**What this exercise asks**.
1. Using the baseball attendance study, decide whether each statement agrees with it: (a) the initial study covered fourteen new stadiums built from 1991 to 2005; (b) Atlanta's attendance drop was judged to be an outlier; (c) over the first five years, Cap% rose by 35% on average. Answer yes or no for each and quote the words of the study that settle it.
2. According to the baseball attendance study, what does the variable Cap% measure?

**Selected excerpt**.
Predicting MLB Attendance: Multiple Regression Analysis of MLB Attendance and Ticket Prices
| 20
|
by Timothy Moreland (Bball3345)
Check out the my new website and blog
Major league baseball has grown into a billion-dollar industry. Owners seem to no longer be concerned with winning as much as with how much winning will increase their profits. The purpose of the following study was to quantify the impact of an array of variables on future yearly attendance, specifically focusing on the impact of building a new ballpark. As well, the change in attendance corresponds to a change in gate receipts, a driving factor in team revenue. Therefore, this study will also aim to predict the expected ticket price of a team based on its current situation.
At first, an initial study was done isolating the new stadiums built from 1991-2005, which included fourteen new facilities. On first glance, it was noticeable all new stadiums in this time period had increased their Att+ (attendance expressed as a percentage of the league average, with 100 being average), with the exception of Florida and Atlanta. Florida’s attendance drop was dramatic and determined to be an outlier. Atlanta’s drop was less significant. Due to the change in capacity from old to new stadiums, another variable was introduced, Cap%, or the percentage of the maximum capacity filled during the season. This still showed Florida’s attendance as a drop after building the new stadium, but Atlanta had joined the rest of the teams in increasing attendance based on capacity. The findings of this initial stage were a 49% increase in Att+ and a 35% increase in Cap% for the first year a new stadium was built. For the average of the first five years, the increase was 40% and 30%, respectively.

[Items listed in a dataset]
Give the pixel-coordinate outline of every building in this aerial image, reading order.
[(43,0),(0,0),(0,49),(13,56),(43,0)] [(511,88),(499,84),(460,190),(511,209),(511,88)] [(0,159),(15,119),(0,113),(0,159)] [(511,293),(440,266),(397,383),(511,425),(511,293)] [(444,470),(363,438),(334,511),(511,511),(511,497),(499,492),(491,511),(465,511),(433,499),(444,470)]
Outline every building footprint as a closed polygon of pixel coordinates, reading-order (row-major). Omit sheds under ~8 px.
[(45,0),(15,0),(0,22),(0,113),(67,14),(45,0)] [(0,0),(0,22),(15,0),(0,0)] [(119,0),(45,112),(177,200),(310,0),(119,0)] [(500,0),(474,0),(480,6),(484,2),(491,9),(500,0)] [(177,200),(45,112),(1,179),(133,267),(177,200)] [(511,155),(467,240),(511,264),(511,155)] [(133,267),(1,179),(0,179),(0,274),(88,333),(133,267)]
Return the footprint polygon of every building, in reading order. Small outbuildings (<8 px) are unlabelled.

==

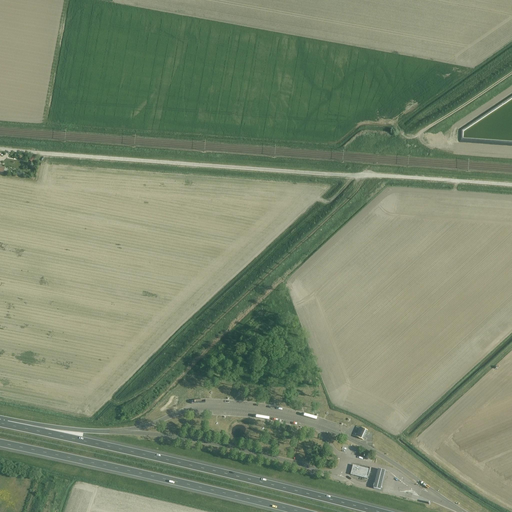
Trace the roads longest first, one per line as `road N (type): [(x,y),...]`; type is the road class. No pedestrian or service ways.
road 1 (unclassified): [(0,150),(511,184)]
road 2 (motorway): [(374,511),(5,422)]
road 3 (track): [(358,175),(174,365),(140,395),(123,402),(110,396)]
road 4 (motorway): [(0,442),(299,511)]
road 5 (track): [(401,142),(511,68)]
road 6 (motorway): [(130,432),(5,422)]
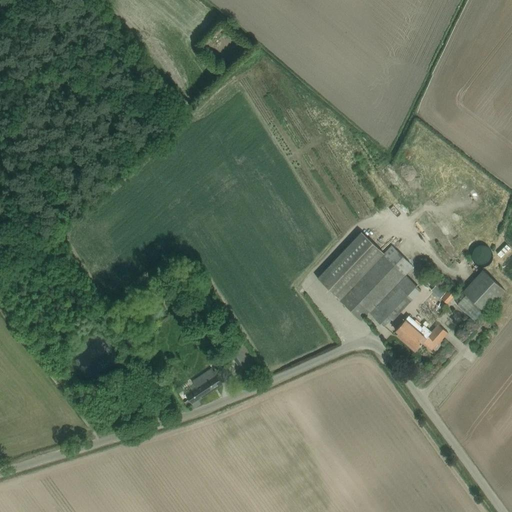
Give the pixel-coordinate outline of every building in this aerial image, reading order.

**Final answers**.
1.
(a) Yes: "isolating the new stadiums built from 1991-2005, which included fourteen new facilities."
(b) No: "Florida’s attendance drop was dramatic and determined to be an outlier. Atlanta’s drop was less significant."
(c) No: "For the average of the first five years, the increase was 40% and 30%, respectively."

2. Cap% is the percentage of the maximum capacity filled during the season.